We'll see how this shakes out, but it indicates that the problem is not with inadequate testing of jellybean components - which as I've been saying seemed unlikely.
Haven't we been talking about this for a couple of days now in various threads?
 
My 2080 Ti back-plate gets hot as heck (and cam temp alerts all the time) since moment I installed it have been hot - the fans sit 41% with little bump 43% once in a while - Until last night when I found EVGA Precision X1 beta, unlike other tools used to use (2080/2080 Ti fan control grayed out) you can control the fans (have them at 100% now).

Now my 2080 Ti (launch day Founders) sits 62 or 63c (even in FurMark) with clocks staying above 1905 and memory at 1750. The lock ups in couple games are gone, frame rates are up little bit as well.

I realize that 82+c is within spec, however this 2080 Ti seems to much prefer the lower temps, and now it just works... just hoping it doesn't flame up, lol...

EDIT:
Has anyone has their 2080 or 2080 Ti fail with it on custom loop?
 
Unless Nvidia is pushing the limits on this memory, isn't this ultimately Micron's fault?


.
 
It's already been shown that the majority of the space invader issues don't seem to be a temp issue. It could be the memory, but no one has shown exactly what it is. At this point, it seems as though nvidia has corrected the issue though, as we aren't seeing many reports anymore.
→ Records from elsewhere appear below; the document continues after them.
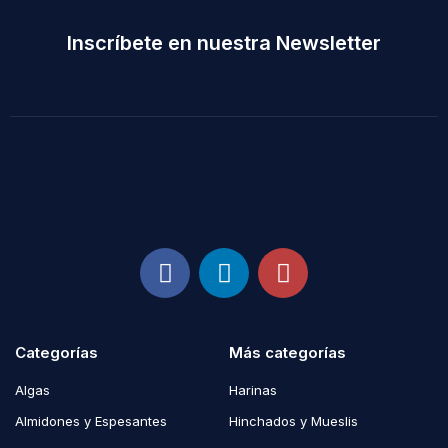
Inscríbete en nuestra Newsletter
Categorías
Más categorías
Algas
Harinas
Almidones y Espesantes
Hinchados y Mueslis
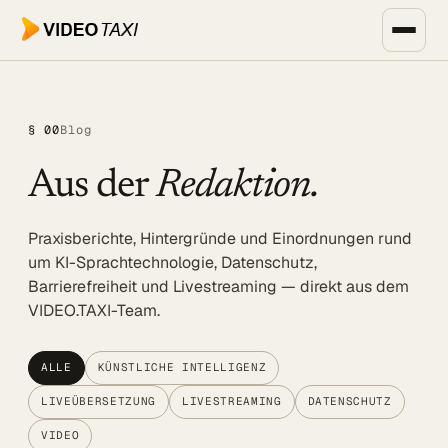
Zum Hauptinhalt springen
Unternehmen, Events & Medien
§ 00
Blog
SPEECH DIALOG
Aus der
Redaktion.
EVENTS & MEDIEN
SPEECH Events
Praxisberichte, Hintergründe und Einordnungen rund
Live-Untertitelung
um KI-Sprachtechnologie, Datenschutz,
Barrierefreiheit und Livestreaming — direkt aus dem
Livestreaming
VIDEO.TAXI-Team.
UNTERNEHMEN
Transkription
ALLE
KÜNSTLICHE INTELLIGENZ
LIVEÜBERSETZUNG
LIVESTREAMING
DATENSCHUTZ
Translator
VIDEO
Myself, i'm still running my 2nd shipment batch 2080ti FE from Nvidia with no issues, and at this point the thing has been hammered.
 
I waited til last month, bought evga 2080ti ftw3 ultra something or another at microcenter in Dallas. I went home, DDU'd, removed 980ti installed 2080ti, booted, installed driver, and have been hammering it since. It has exhibited no faults.